Saved data entries:
# # # # #
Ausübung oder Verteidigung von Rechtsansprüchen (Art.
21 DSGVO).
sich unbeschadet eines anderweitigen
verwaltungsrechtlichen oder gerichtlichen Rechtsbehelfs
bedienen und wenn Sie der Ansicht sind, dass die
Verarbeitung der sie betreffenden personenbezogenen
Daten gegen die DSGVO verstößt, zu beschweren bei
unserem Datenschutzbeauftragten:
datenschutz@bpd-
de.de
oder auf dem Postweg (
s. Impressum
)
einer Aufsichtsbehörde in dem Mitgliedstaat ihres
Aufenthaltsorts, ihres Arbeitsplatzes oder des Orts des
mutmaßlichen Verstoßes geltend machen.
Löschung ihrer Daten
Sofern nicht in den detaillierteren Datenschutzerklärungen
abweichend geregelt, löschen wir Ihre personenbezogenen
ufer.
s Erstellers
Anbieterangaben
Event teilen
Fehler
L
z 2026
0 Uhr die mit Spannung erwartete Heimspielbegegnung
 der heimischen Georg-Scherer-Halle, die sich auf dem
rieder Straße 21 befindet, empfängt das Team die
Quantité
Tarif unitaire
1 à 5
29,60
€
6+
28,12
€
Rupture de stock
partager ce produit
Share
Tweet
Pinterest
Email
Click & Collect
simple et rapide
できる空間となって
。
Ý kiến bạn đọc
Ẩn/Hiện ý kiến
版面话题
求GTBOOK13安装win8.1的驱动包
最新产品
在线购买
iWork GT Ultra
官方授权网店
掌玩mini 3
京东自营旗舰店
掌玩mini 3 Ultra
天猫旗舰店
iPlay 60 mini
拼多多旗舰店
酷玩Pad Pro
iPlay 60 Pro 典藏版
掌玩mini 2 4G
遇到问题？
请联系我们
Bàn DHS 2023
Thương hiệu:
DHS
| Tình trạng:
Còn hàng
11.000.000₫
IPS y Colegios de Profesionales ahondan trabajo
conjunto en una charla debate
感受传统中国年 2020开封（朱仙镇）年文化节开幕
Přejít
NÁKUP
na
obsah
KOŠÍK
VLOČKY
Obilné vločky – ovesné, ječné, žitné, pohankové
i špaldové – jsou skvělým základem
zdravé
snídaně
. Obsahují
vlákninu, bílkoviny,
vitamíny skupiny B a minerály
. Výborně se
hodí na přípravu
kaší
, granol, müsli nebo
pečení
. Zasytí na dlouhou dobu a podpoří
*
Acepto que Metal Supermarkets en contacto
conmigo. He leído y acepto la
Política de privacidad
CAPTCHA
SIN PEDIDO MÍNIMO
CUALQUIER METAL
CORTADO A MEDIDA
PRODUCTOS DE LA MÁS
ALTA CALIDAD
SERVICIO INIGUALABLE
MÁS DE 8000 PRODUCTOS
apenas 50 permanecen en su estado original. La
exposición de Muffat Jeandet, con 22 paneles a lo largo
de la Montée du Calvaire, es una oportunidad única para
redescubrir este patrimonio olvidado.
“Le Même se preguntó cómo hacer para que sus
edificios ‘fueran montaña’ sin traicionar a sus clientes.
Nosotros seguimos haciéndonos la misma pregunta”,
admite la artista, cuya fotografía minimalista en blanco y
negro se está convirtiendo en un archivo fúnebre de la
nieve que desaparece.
# # # # #
Problem details =
Please, from the entries above, set down exactly the lines from the one containing "Event teilen" through the one containing "iWork GT Ultra", and only those.

Answer area =
Event teilen
Fehler
L
z 2026
0 Uhr die mit Spannung erwartete Heimspielbegegnung
 der heimischen Georg-Scherer-Halle, die sich auf dem
rieder Straße 21 befindet, empfängt das Team die
Quantité
Tarif unitaire
1 à 5
29,60
€
6+
28,12
€
Rupture de stock
partager ce produit
Share
Tweet
Pinterest
Email
Click & Collect
simple et rapide
できる空間となって
。
Ý kiến bạn đọc
Ẩn/Hiện ý kiến
版面话题
求GTBOOK13安装win8.1的驱动包
最新产品
在线购买
iWork GT Ultra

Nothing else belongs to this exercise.